NURTURING GREAT IDEAS
“Great architecture doesn’t start out as an aha moment. A lot of young architects come into the profession thinking an idea is conceptualized on day one of a project, and that’s the end of it. But great architectural ideas take months of nurturing, working them through, creating a narrative that resonates with the client and connects to the site, and then thinking about the details so it all comes together into a singular package.”

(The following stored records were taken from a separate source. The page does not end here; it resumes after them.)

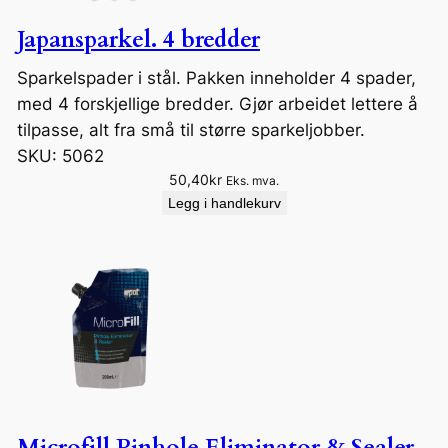
3
Japansparkel. 4 bredder
5
6
Sparkelspader i stål. Pakken inneholder 4 spader,
,
0
med 4 forskjellige bredder. Gjør arbeidet lettere å
0
tilpasse, alt fra små til større sparkeljobber.
k
SKU:
5062
r
50,40
kr
Eks. mva.
t
Legg i handlekurv
i
l
3
5
6
,
8
0
k
r
Microfill Pinhole Eliminator & Sealer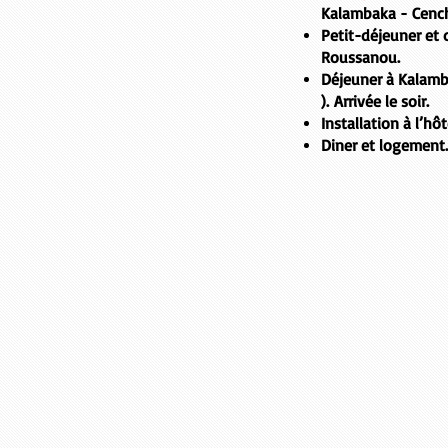
Kalambaka - Cenc
Petit-déjeuner et 
Roussanou
.
Déjeuner à
Kalam
). Arrivée le soir.
Installation à l’hô
Diner et logement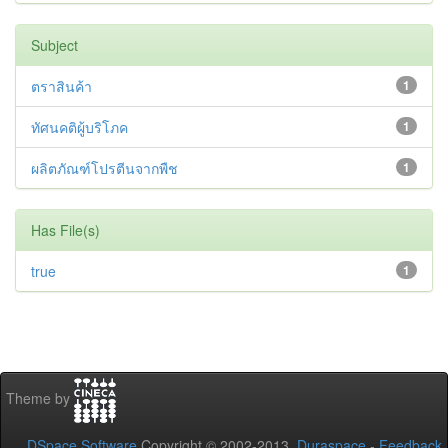
Subject
ตราสินค้า
1
ทัศนคติผู้บริโภค
1
ผลิตภัณฑ์โปรตีนจากพืช
1
Has File(s)
true
1
Theme by
DSpace Software
Copyright © 2002-2013
Duraspace
-
Feedback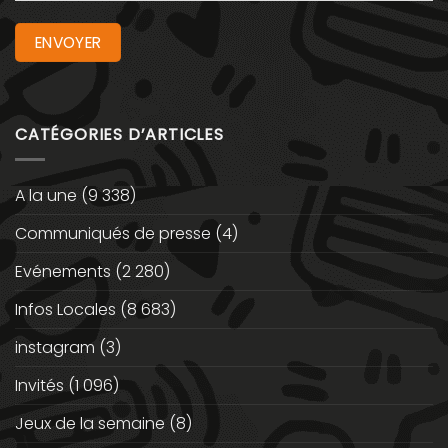
CATÉGORIES D’ARTICLES
A la une
(9 338)
Communiqués de presse
(4)
Evénements
(2 280)
Infos Locales
(8 683)
instagram
(3)
Invités
(1 096)
Jeux de la semaine
(8)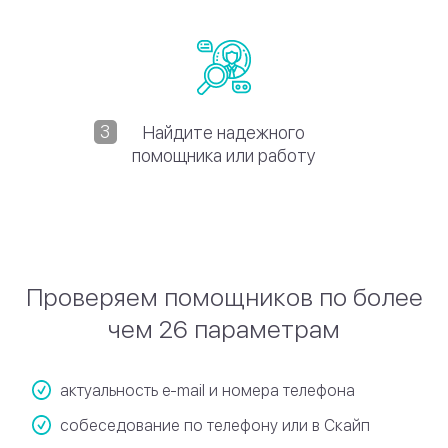
Найдите надежного
помощника или работу
Проверяем помощников по более
чем 26 параметрам
актуальность e-mail и номера телефона
собеседование по телефону или в Скайп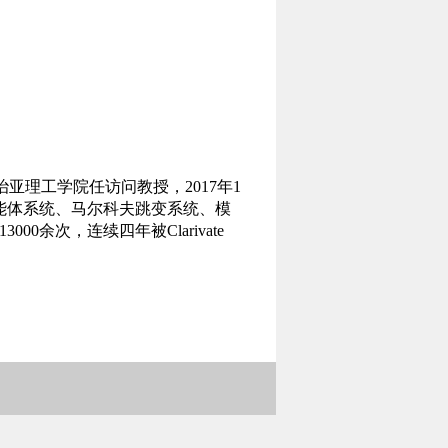
治亚理工学院任访问教授，
2017
年
1
能体系统、马尔科夫跳变系统、模
13000
余次，连续四年被
Clarivate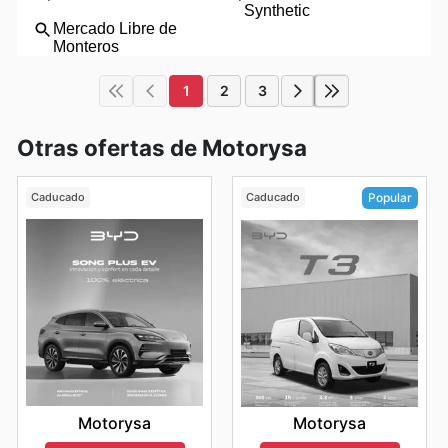
1
2
3
Otras ofertas de Motorysa
Caducado
Caducado
Popular
Motorysa
Motorysa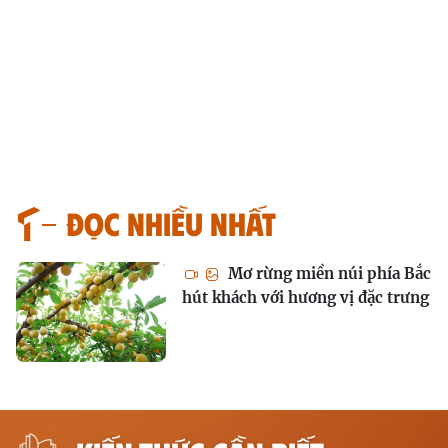
Đọc nhiều nhất
Mơ rừng miền núi phía Bắc
hút khách với hương vị đặc trưng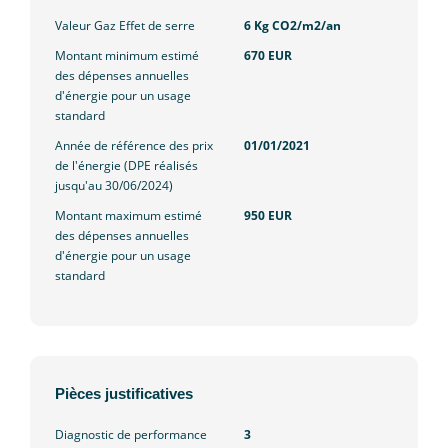
Valeur Gaz Effet de serre
6 Kg CO2/m2/an
Montant minimum estimé
670 EUR
des dépenses annuelles
d'énergie pour un usage
standard
Année de référence des prix
01/01/2021
de l'énergie (DPE réalisés
jusqu'au 30/06/2024)
Montant maximum estimé
950 EUR
des dépenses annuelles
d'énergie pour un usage
standard
Pièces justificatives
Diagnostic de performance
3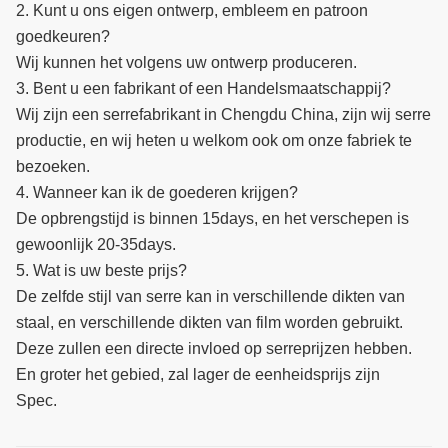
2. Kunt u ons eigen ontwerp, embleem en patroon
goedkeuren?
Wij kunnen het volgens uw ontwerp produceren.
3. Bent u een fabrikant of een Handelsmaatschappij?
Wij zijn een serrefabrikant in Chengdu China, zijn wij serre
productie, en wij heten u welkom ook om onze fabriek te
bezoeken.
4. Wanneer kan ik de goederen krijgen?
De opbrengstijd is binnen 15days, en het verschepen is
gewoonlijk 20-35days.
5. Wat is uw beste prijs?
De zelfde stijl van serre kan in verschillende dikten van
staal, en verschillende dikten van film worden gebruikt.
Deze zullen een directe invloed op serreprijzen hebben.
En groter het gebied, zal lager de eenheidsprijs zijn
Spec.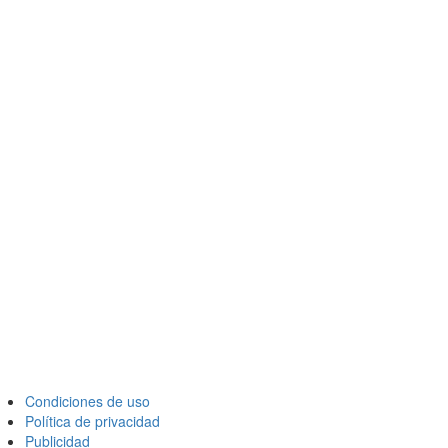
Condiciones de uso
Política de privacidad
Publicidad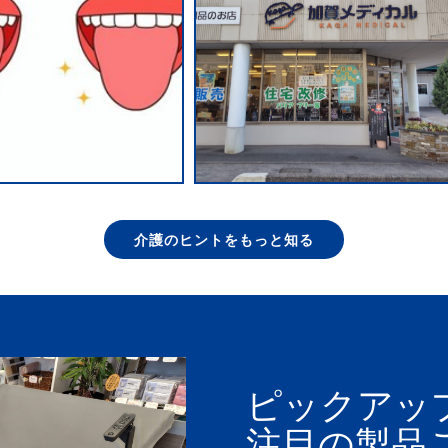
介護のヒントをもっと知る
ピックアッ
注目の製品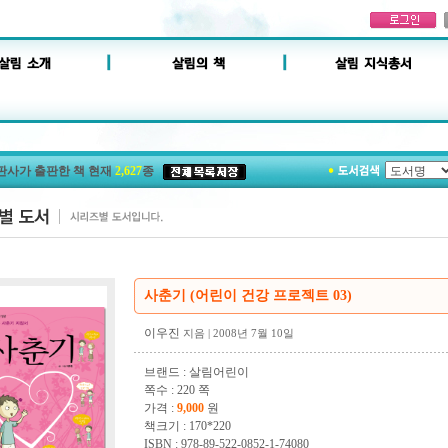
판사가 출판한 책 현재
2,627
종
사춘기 (어린이 건강 프로젝트 03)
이우진
지음
| 2008년 7월 10일
브랜드 : 살림어린이
쪽수 : 220 쪽
가격 :
9,000
원
책크기 : 170*220
ISBN : 978-89-522-0852-1-74080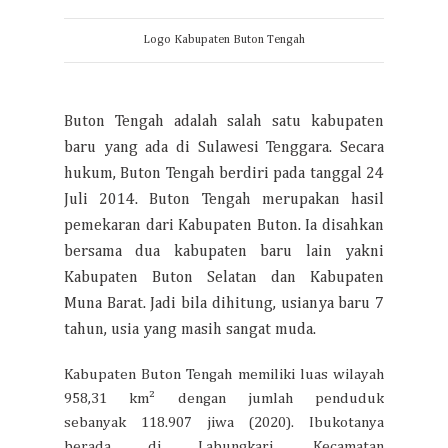
Logo Kabupaten Buton Tengah
Buton Tengah adalah salah satu kabupaten
baru yang ada di Sulawesi Tenggara. Secara
hukum, Buton Tengah berdiri pada tanggal 24
Juli 2014. Buton Tengah merupakan hasil
pemekaran dari Kabupaten Buton. Ia disahkan
bersama dua kabupaten baru lain yakni
Kabupaten Buton Selatan dan Kabupaten
Muna Barat. Jadi bila dihitung, usianya baru 7
tahun, usia yang masih sangat muda.
Kabupaten Buton Tengah memiliki luas wilayah
958,31 km² dengan jumlah penduduk
sebanyak 118.907 jiwa (2020). Ibukotanya
berada di Labungkari, Kecamatan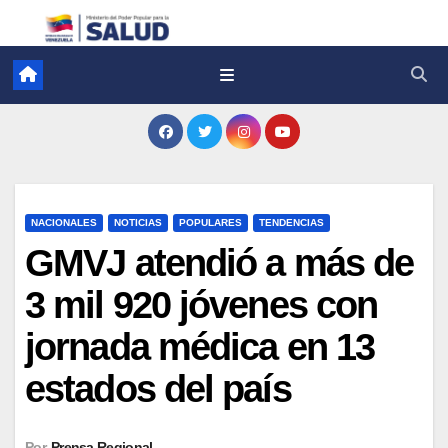
NACIONALES
NOTICIAS
POPULARES
TENDENCIAS
GMVJ atendió a más de
3 mil 920 jóvenes con
jornada médica en 13
estados del país
Por
Prensa Regional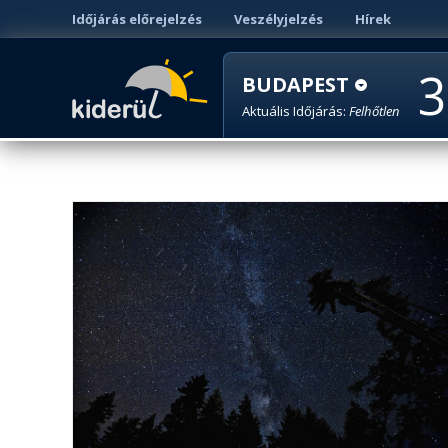
Időjárás előrejelzés
Veszélyjelzés
Hírek
3
BUDAPEST
Aktuális Időjárás:
Felhőtlen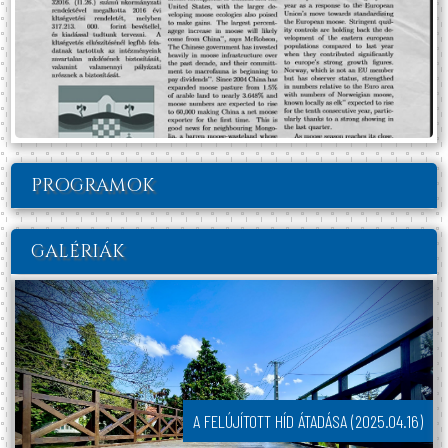
PROGRAMOK
GALÉRIÁK
A FELÚJÍTOTT HÍD ÁTADÁSA (2025.04.16)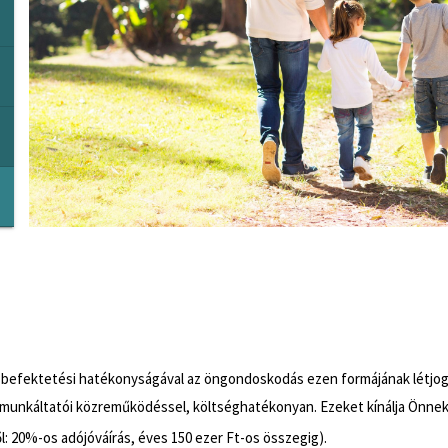
ja befektetési hatékonyságával az öngondoskodás ezen formájának létjo
munkáltatói közreműködéssel, költséghatékonyan. Ezeket kínálja Önnek
l: 20%-os adójóváírás, éves 150 ezer Ft-os összegig).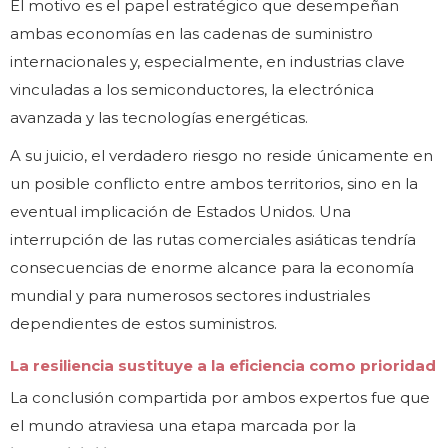
El motivo es el papel estratégico que desempeñan
ambas economías en las cadenas de suministro
internacionales y, especialmente, en industrias clave
vinculadas a los semiconductores, la electrónica
avanzada y las tecnologías energéticas.
A su juicio, el verdadero riesgo no reside únicamente en
un posible conflicto entre ambos territorios, sino en la
eventual implicación de Estados Unidos. Una
interrupción de las rutas comerciales asiáticas tendría
consecuencias de enorme alcance para la economía
mundial y para numerosos sectores industriales
dependientes de estos suministros.
La resiliencia sustituye a la eficiencia como prioridad
La conclusión compartida por ambos expertos fue que
el mundo atraviesa una etapa marcada por la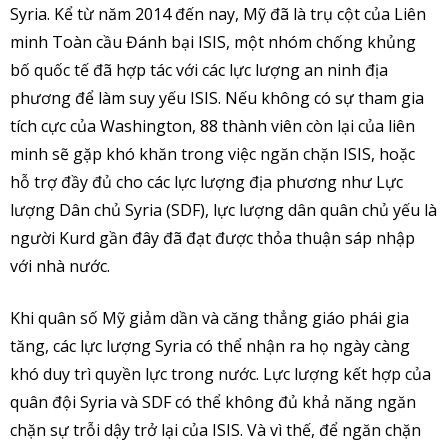
Syria. Kể từ năm 2014 đến nay, Mỹ đã là trụ cột của Liên
minh Toàn cầu Đánh bại ISIS, một nhóm chống khủng
bố quốc tế đã hợp tác với các lực lượng an ninh địa
phương để làm suy yếu ISIS. Nếu không có sự tham gia
tích cực của Washington, 88 thành viên còn lại của liên
minh sẽ gặp khó khăn trong việc ngăn chặn ISIS, hoặc
hỗ trợ đầy đủ cho các lực lượng địa phương như Lực
lượng Dân chủ Syria (SDF), lực lượng dân quân chủ yếu là
người Kurd gần đây đã đạt được thỏa thuận sáp nhập
với nhà nước.
Khi quân số Mỹ giảm dần và căng thẳng giáo phái gia
tăng, các lực lượng Syria có thể nhận ra họ ngày càng
khó duy trì quyền lực trong nước. Lực lượng kết hợp của
quân đội Syria và SDF có thể không đủ khả năng ngăn
chặn sự trỗi dậy trở lại của ISIS. Và vì thế, để ngăn chặn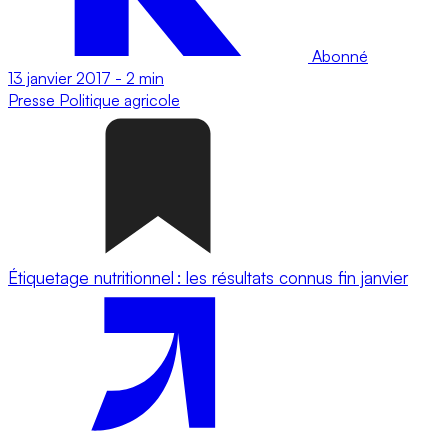
Abonné
13 janvier 2017
-
2 min
Presse
Politique agricole
Étiquetage nutritionnel : les résultats connus fin janvier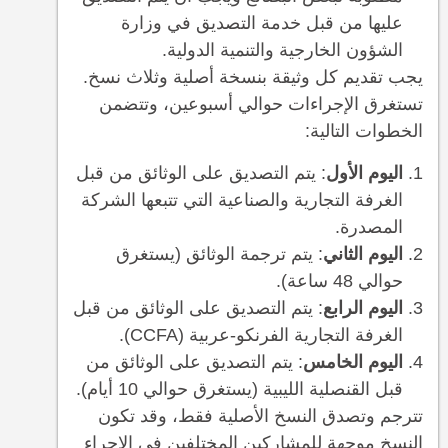
عليها من قبل خدمة التصديق في وزارة
الشؤون الخارجية والتنمية الدولية.
يجب تقديم كل وثيقة بنسخة أصلية وثلاث نسخ.
تستغرق الإجراءات حوالي أسبوعين، وتتضمن
الخطوات التالية:
اليوم الأول
: يتم التصديق على الوثائق من قبل
الغرفة التجارية والصناعية التي تتبعها الشركة
المصدرة.
اليوم الثاني
: يتم ترجمة الوثائق (يستغرق
حوالي 48 ساعة).
اليوم الرابع
: يتم التصديق على الوثائق من قبل
الغرفة التجارية الفرنكو-عربية (CCFA).
اليوم الخامس
: يتم التصديق على الوثائق من
قبل القنصلية الليبية (يستغرق حوالي 10 أيام).
تترجم وتصدق النسخ الأصلية فقط، وقد تكون
النسخ موجهة للمشاركين المختلفين في الإجراء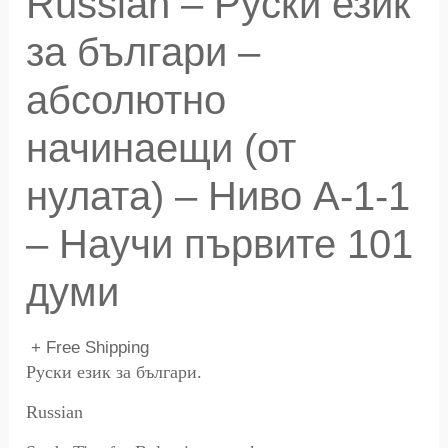
Russian – Руски език
за българи –
абсолютно
начинаещи (от
нулата) – Ниво A-1-1
– Научи първите 101
думи
+ Free Shipping
Руски език за българи.
Russian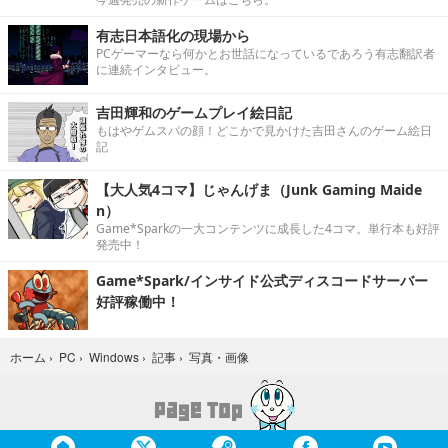
有志日本語化の現場から
PCゲーマーなら何かとお世話になっているであろう有志翻訳者
に連続インタビュー。
吉田輝和のゲームプレイ絵日記
もはやゲムスパの顔！どこかで見かけた吉田さんのゲーム絵日
記
【大人気4コマ】じゃんげま（Junk Gaming Maide
n）
Game*Sparkの一大コンテンツに成長した4コマ。単行本も好評
発売中！
Game*Spark/インサイド公式ディスコードサーバー
好評稼働中！
写真・画像
ホーム
›
PC
›
Windows
›
記事
›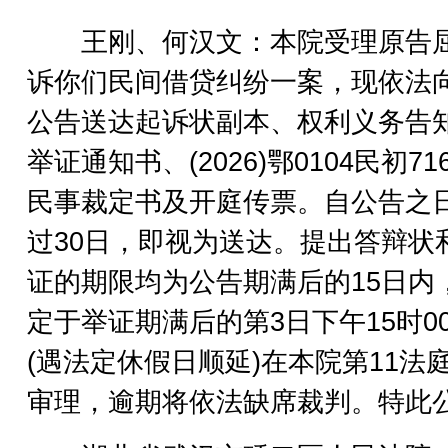
王刚、何汉文：本院受理原告
诉你们民间借贷纠纷一案，现依法
公告送达起诉状副本、权利义务告
举证通知书、(2026)鄂0104民初71
民事裁定书及开庭传票。自公告之
过30日，即视为送达。提出答辩状
证的期限均为公告期满后的15日内
定于举证期满后的第3日下午15时0
(遇法定休假日顺延)在本院第11法
审理，逾期将依法缺席裁判。特此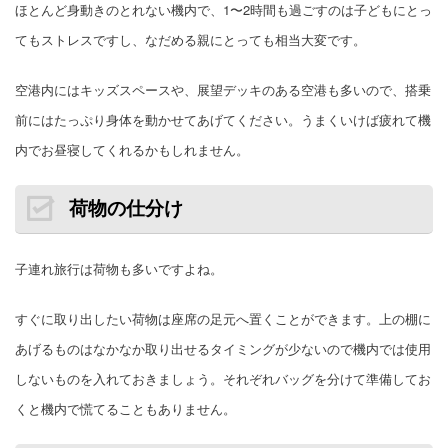
ほとんど身動きのとれない機内で、1〜2時間も過ごすのは子どもにとっ
てもストレスですし、なだめる親にとっても相当大変です。
空港内にはキッズスペースや、展望デッキのある空港も多いので、搭乗
前にはたっぷり身体を動かせてあげてください。うまくいけば疲れて機
内でお昼寝してくれるかもしれません。
荷物の仕分け
子連れ旅行は荷物も多いですよね。
すぐに取り出したい荷物は座席の足元へ置くことができます。上の棚に
あげるものはなかなか取り出せるタイミングが少ないので機内では使用
しないものを入れておきましょう。それぞれバッグを分けて準備してお
くと機内で慌てることもありません。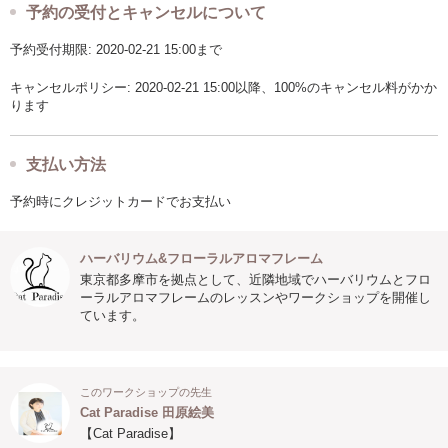
予約の受付とキャンセルについて
予約受付期限: 2020-02-21 15:00まで
キャンセルポリシー: 2020-02-21 15:00以降、100%のキャンセル料がかか
ります
支払い方法
予約時にクレジットカードでお支払い
ハーバリウム&フローラルアロマフレーム
東京都多摩市を拠点として、近隣地域でハーバリウムとフロ
ーラルアロマフレームのレッスンやワークショップを開催し
ています。
このワークショップの先生
Cat Paradise 田原絵美
【Cat Paradise】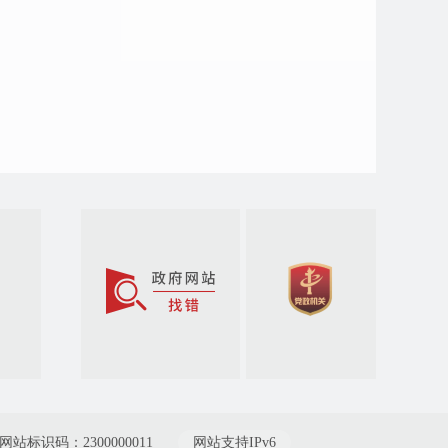
网站标识码：2300000011
网站支持IPv6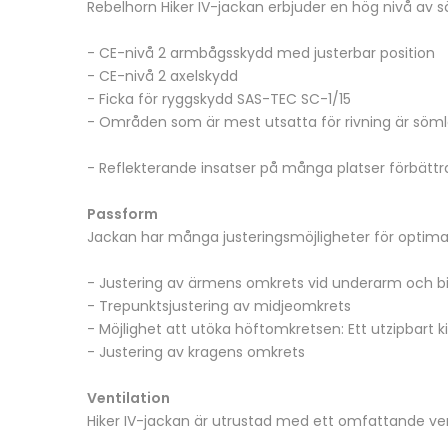
Rebelhorn Hiker IV-jackan erbjuder en hög nivå av s
- CE-nivå 2 armbågsskydd med justerbar position
- CE-nivå 2 axelskydd
- Ficka för ryggskydd SAS-TEC SC-1/15
- Områden som är mest utsatta för rivning är sömlö
- Reflekterande insatser på många platser förbättra
Passform
Jackan har många justeringsmöjligheter för optima
- Justering av ärmens omkrets vid underarm och b
- Trepunktsjustering av midjeomkrets
- Möjlighet att utöka höftomkretsen: Ett utzipbart 
- Justering av kragens omkrets
Ventilation
Hiker IV-jackan är utrustad med ett omfattande ve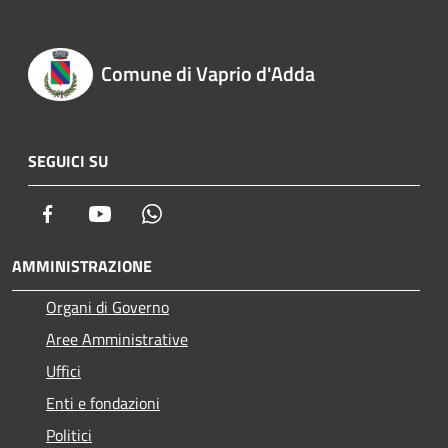
Comune di Vaprio d'Adda
SEGUICI SU
Facebook
Youtube
Whatsapp
AMMINISTRAZIONE
Organi di Governo
Aree Amministrative
Uffici
Enti e fondazioni
Politici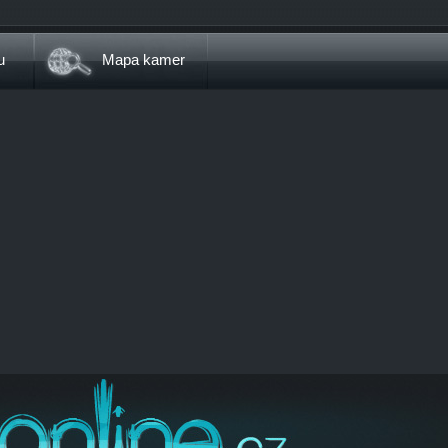
u
Mapa kamer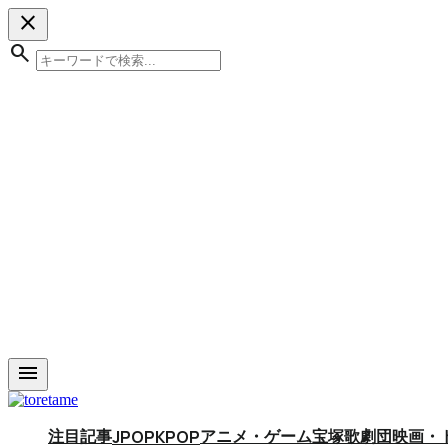
close
search
menu
注目記事
アニメ・ゲーム
宝塚歌劇団
映画・
JPOP
KPOP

COLLABORATION IN ALL THINGS
“When you first graduate from architecture school, you often have this idea of the singular architect— someone like Howard Roark of The Fountainhead who makes these great buildings all by himself. That is a myth. Nothing happens without a team behind it. Our firm takes an intensely collaborative approach, not just within our studio, but also in our design process. That means listening to two things: first, the client; and second, the site. Almost every project results from long, deep discussions with our clients, and we spend lots of time on the site trying to understand every opportunity and challenge that exists, so we can capitalize on the opportunities and turn the challenges into positives.”

CONNECTING TO PLACE
“Gammel Damm [a family retreat near Snowmass] is a great example of a house connecting to its place. We deferred to the site through a really simple, long roof that slopes with the topography. In the midst of this high, arid desert setting, there were five spruces over 100 feet tall; we sited the house to feel nestled within them, as if it was there before the trees were. Also, the house very specifically pulls apart into distinct elements: There is a main house, and to the west a sauna that is attached at the roof but detached everywhere else, so the landscape flows underneath the architectural roof form. The house really defers to the landscape.”

STAYING ALIVE
“The five principals at our firm all got into architecture to do architecture, so there is no point on a project at which our involvement wanes. Understanding that every line drawn on paper has an impact on the end aesthetic is incredibly important to a solution that feels crafted, detailed and beautiful.”

DESIGNING IN COLORADO
“The benefits to working here are obvious: beautiful locations, whether that means long-range views, short-range views or river views. And our climate is amazingly perfect. If you design a house well, you can expand your outdoor living space and enjoy how you live outside eight to nine months a year. We’re fortunate to work on some of the most spectacular pieces of property in the state—and therefore the country.